• [Page text]:
*** Begin section ***

For example, a storage medium is coupled to a processor, so that the processor can read information from the storage medium or write information into the storage medium. Certainly, the storage medium may be a component of the processor. The processor and the storage medium may be located in an application-specific integrated circuit (ASIC). Certainly, the processor and the storage medium may be used as discrete assemblies existing in an electronic device or a main control device.
A person of ordinary skill in the art may understand that all or some of the steps of the method embodiments may be implemented by a program instructing relevant hardware. The program may be stored in a computer-readable storage medium. When the program is run, the steps of the method embodiments are performed. The foregoing storage medium includes any medium that can store program code, such as a ROM, a RAM, a magnetic disk, or an optical disc.
Finally, it should be noted that the foregoing embodiments are merely used for describing the technical solutions of the present disclosure, but are not intended to limit the present disclosure. Although the present disclosure is described in detail with reference to the foregoing embodiments, it should be appreciated by a person skilled in the art that, modifications may still be made to the technical solutions recorded in the foregoing embodiments, or equivalent replacements may be made to the part of all of the technical features; and these modifications or replacements will not cause the essence of corresponding technical solutions to depart from the scope of the technical solutions in the embodiments of the present disclosure.

Claims

1. A goods sorting method, comprising:

determining to-be-delivered goods in a target order, wherein the target order is an order that is to be fulfilled within a predetermined time in the future;

determining a target warehouse position of a piece of to-be-delivered goods according to a target operating workstation corresponding to the target order; and

when the target warehouse position of the piece of to-be-delivered goods and a storage warehouse position of the piece of to-be-delivered goods meet a transfer condition, controlling a robot to transport the piece of to-be-delivered goods to the target warehouse position, wherein the storage warehouse position is a warehouse position at which the piece of to-be-delivered goods is currently stored.

*** End section ***

• [Data excerpt]:
*** Begin section ***

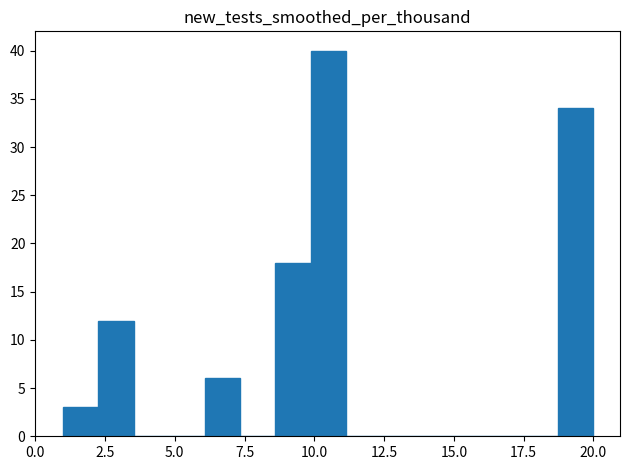

Read against the x-axis, roughly where is the centre of the tallest bar?

10.5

*** End section ***

• [Exercise requirements]: Quote the patent excerpt from "For example, a" up to and including "main control device.". This material has no connection to the patent excerpt.

• [Your response]:
For example, a storage medium is coupled to a processor, so that the processor can read information from the storage medium or write information into the storage medium. Certainly, the storage medium may be a component of the processor. The processor and the storage medium may be located in an application-specific integrated circuit (ASIC). Certainly, the processor and the storage medium may be used as discrete assemblies existing in an electronic device or a main control device.